Le recours à des moyens de production supplémentaires en France n’est pas sans coût. Ainsi, le site du sous-traitant Recipharm, situé à Monts (Indre-et-Loire), recevra une aide publique de 30 millions d’euros pour produire le vaccin de Moderna. Celui de Delpharm, installé à Saint-Rémysur-Avre (Eure-et-Loir), une subvention de 2 millions d’euros pour assurer le mélange et la mise en flacon du vaccin de Pfizer-BioNTech. Les opérations devraient débuter courant avril. Enfin Fareva, une entreprise familiale née en Ardèche, officiera pour le compte du laboratoire allemand CureVac, toujours en attente d’une homologation européenne. Deux sites de production à Val-de-Reuil (Eure) et à Pau (Pyrénées-Atlantiques) seront mobilisés. Le PDG de Fareva, Bernard Fraisse, espère ainsi produire « une vingtaine de millions de doses en 2021 et 35 millions en 2022 ». Difficile, en revanche, de connaître la rémunération de ces sous-traitants, sachant que chaque injection de vaccin est commercialisée au prix moyen de 7 euros. La répartition des gains est à peu près aussi secrète que la formule du produit.
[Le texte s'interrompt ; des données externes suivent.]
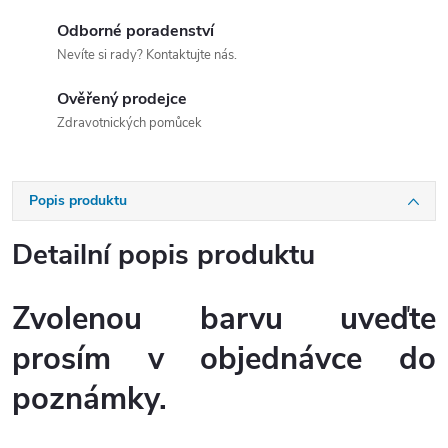
Odborné poradenství
Nevíte si rady? Kontaktujte nás.
Ověřený prodejce
Zdravotnických pomůcek
Popis produktu
Detailní popis produktu
Zvolenou barvu uveďte
prosím v objednávce do
poznámky.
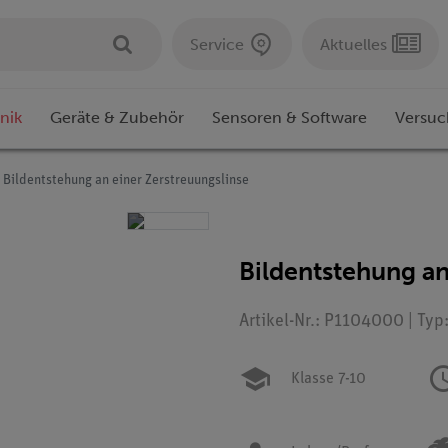
Service
Aktuelles
nik
Geräte & Zubehör
Sensoren & Software
Versuc
Bildentstehung an einer Zerstreuungslinse
Bildentstehung an
Artikel-Nr.: P1104000 | Typ
Klasse 7-10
Où iront les doses produites dans les usines françaises ? Elles sont censées alimenter le stock européen avant d’être redistribuées aux vingt-sept Etats membres au prorata de leur population. La France a ainsi droit à 15 % des volumes commandés. La tentation ne sera-t-elle pas néanmoins grande pour le gouvernement de récupérer directement des vaccins produits sur son sol et subventionnés par ses deniers, quitte à bousculer les règles de solidarité européenne ? « Difficile de répondre de manière précise », élude-t-on du côté de l’Elysée lorsque Libération pose la question. « Il n’est pas impossible que pour des raisons logistiques, certaines doses produites en France restent en France de manière à ne pas avoir à les acheminer de l’extérieur des frontières », indique-t-on côté gouvernement. Même tonalité pour Bernard Fraisse, le PDG de Fareva : « Nous ne savons pas à qui sont destinées les doses de vaccin que nous sommes sur le point de produire, nous ne serons pas en mesure de connaître cette information tant que la production n’aura pas débuté. »

« Discussions franches avec les labos »
Dans ce rapport de force déséquilibré, pas question d’infliger la moindre pénalité aux industriels qui ont accusé, ces derniers jours, des retards conséquents de production. Et encore moins quand AstraZeneca sèche carrément une réunion convoquée par la Commission sur ses retards de production. « Nous avons des discussions franches avec les laboratoires sur ce sujet », précise-t-on simplement à l’Elysée.

Pourtant, ces laboratoires ont, dans le cadre des contrats signés avec l’UE, bénéficié de précommandes et de financements publics. En revanche, leur responsabilité pénale et financière ne saurait être engagée si des effets secondaires indésirables se manifestaient. Ce sera aux Etats d’assumer d’éventuelles indemnisations. Illustration supplémentaire de la règle selon laquelle les risques sont nationalisés quand les profits sont privatisés.